Wednesday, June 4, 2014

In "The Stranger," how does a specific death scene helps to illuminate the meaning of the work as a whole?

Camus' "The Stranger" begins with a specific death, the death of the narrator, Meursault's, mother:



"Mother died today. Or maybe yesterday, I don't know. I had a telegram from the home: 'Mother passed away. Funeral tomorrow. Yours sincerely.' That doesn't mean anything. It may have happened yesterday."



From this point onward we learn about Meursault and the world he lives in. And as we read, we are at first shocked by what seems to be the cold, uncaring, un-remorseful, and indifferent way that he reacts to his mother's death. It seems that he reacts without reacting. What's going on here? Didn't the man love his mother? How can he be so blah about her death? As matter-of-fact as a telegram?

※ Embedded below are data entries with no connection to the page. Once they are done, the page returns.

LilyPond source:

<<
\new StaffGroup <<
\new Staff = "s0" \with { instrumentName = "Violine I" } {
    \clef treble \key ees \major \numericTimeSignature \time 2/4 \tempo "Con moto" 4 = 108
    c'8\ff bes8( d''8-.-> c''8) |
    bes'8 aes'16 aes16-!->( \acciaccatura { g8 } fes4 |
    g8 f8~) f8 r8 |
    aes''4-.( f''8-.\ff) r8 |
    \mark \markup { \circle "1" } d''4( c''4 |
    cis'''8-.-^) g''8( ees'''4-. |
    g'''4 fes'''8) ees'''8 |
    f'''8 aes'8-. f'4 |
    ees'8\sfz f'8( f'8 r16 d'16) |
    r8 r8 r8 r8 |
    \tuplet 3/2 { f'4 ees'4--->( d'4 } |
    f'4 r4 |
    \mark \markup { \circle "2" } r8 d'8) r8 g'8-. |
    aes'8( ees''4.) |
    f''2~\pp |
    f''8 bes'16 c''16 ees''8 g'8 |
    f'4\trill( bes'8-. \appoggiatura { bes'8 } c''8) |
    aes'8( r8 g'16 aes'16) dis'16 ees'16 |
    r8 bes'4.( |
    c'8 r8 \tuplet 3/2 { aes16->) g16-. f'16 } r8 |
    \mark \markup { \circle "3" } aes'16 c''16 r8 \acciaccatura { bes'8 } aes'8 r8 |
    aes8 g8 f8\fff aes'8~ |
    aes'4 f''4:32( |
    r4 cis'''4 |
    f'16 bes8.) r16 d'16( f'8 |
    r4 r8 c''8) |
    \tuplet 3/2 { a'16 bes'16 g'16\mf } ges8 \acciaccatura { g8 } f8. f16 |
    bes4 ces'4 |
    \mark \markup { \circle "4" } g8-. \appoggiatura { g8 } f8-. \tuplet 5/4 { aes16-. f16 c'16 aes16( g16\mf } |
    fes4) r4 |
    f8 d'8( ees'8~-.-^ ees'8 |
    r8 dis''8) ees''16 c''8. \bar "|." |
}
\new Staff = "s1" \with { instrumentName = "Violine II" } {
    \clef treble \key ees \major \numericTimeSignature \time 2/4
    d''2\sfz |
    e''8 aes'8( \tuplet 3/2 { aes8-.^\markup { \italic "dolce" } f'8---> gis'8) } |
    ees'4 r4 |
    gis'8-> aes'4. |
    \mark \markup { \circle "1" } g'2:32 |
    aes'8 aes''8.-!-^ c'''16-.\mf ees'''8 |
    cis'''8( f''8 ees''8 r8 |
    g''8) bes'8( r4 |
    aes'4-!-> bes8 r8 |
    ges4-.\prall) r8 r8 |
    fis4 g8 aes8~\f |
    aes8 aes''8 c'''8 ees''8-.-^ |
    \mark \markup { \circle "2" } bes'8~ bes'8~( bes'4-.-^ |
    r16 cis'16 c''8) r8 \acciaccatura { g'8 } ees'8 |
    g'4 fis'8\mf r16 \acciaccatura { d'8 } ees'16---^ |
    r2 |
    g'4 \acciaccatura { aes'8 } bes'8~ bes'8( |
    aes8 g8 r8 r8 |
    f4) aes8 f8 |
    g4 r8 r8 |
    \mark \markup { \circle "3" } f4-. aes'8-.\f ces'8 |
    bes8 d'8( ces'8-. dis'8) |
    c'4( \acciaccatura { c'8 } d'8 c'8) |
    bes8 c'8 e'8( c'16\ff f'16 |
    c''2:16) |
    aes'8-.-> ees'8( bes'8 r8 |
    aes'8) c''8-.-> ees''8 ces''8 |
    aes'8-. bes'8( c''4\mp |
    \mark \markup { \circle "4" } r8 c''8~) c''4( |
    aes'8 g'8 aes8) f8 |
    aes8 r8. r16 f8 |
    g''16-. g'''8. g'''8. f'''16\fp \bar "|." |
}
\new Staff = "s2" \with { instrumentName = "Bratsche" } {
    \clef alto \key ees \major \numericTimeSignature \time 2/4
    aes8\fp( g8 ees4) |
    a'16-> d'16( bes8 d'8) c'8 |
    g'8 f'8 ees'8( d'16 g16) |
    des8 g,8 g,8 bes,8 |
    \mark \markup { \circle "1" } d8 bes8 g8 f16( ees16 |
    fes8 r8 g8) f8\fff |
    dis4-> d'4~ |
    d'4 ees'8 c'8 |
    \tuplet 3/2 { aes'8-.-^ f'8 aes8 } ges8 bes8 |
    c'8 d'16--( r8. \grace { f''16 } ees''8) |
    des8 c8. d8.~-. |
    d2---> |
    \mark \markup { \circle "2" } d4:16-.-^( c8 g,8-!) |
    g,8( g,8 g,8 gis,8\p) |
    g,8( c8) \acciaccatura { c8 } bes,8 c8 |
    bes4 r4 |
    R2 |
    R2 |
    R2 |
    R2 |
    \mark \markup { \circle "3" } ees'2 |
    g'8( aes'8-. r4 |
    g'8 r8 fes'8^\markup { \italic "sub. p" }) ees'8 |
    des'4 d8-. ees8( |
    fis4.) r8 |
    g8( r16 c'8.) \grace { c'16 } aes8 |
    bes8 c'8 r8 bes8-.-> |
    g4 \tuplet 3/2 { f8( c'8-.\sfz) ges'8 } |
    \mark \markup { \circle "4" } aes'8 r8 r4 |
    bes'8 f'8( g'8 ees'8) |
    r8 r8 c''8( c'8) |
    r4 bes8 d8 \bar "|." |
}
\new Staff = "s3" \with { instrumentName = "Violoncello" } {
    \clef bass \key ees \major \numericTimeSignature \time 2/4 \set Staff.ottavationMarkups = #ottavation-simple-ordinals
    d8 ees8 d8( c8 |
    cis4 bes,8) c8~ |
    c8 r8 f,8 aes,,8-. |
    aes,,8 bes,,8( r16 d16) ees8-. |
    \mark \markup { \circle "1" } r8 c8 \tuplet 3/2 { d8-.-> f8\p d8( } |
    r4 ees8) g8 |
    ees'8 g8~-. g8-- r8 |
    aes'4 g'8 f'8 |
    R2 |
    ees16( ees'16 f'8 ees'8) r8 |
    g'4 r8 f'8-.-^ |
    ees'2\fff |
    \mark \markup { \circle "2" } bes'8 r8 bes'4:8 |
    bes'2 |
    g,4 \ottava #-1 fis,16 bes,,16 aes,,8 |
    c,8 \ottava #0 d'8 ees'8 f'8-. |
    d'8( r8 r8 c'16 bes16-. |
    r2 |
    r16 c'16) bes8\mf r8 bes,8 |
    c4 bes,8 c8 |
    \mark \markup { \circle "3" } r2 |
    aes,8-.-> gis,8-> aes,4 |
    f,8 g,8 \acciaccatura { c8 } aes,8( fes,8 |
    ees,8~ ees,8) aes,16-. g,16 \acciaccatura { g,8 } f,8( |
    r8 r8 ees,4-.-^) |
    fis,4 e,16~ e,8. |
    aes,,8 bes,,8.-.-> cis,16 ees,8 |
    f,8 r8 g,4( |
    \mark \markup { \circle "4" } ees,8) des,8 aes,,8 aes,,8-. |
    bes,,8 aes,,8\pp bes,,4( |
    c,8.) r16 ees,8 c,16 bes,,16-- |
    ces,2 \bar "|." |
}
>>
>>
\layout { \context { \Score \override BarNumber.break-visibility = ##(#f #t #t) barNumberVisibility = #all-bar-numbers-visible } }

But, that's the point. It's not that he doesn't care about her death; he doesn't act on or feel anything that he doesn't really feel, and he refuses to act the way others would want him to or expect him to act. He lives in completely honesty with himself and does not act or feel out of any obligation to others. He is true to himself, and that is all that matters to him.


You may not like or approve of a person who is unmoved by his own mother's death, but your judgment is of no meaning or consequence to him. The whole novel is a variation and support of this theme.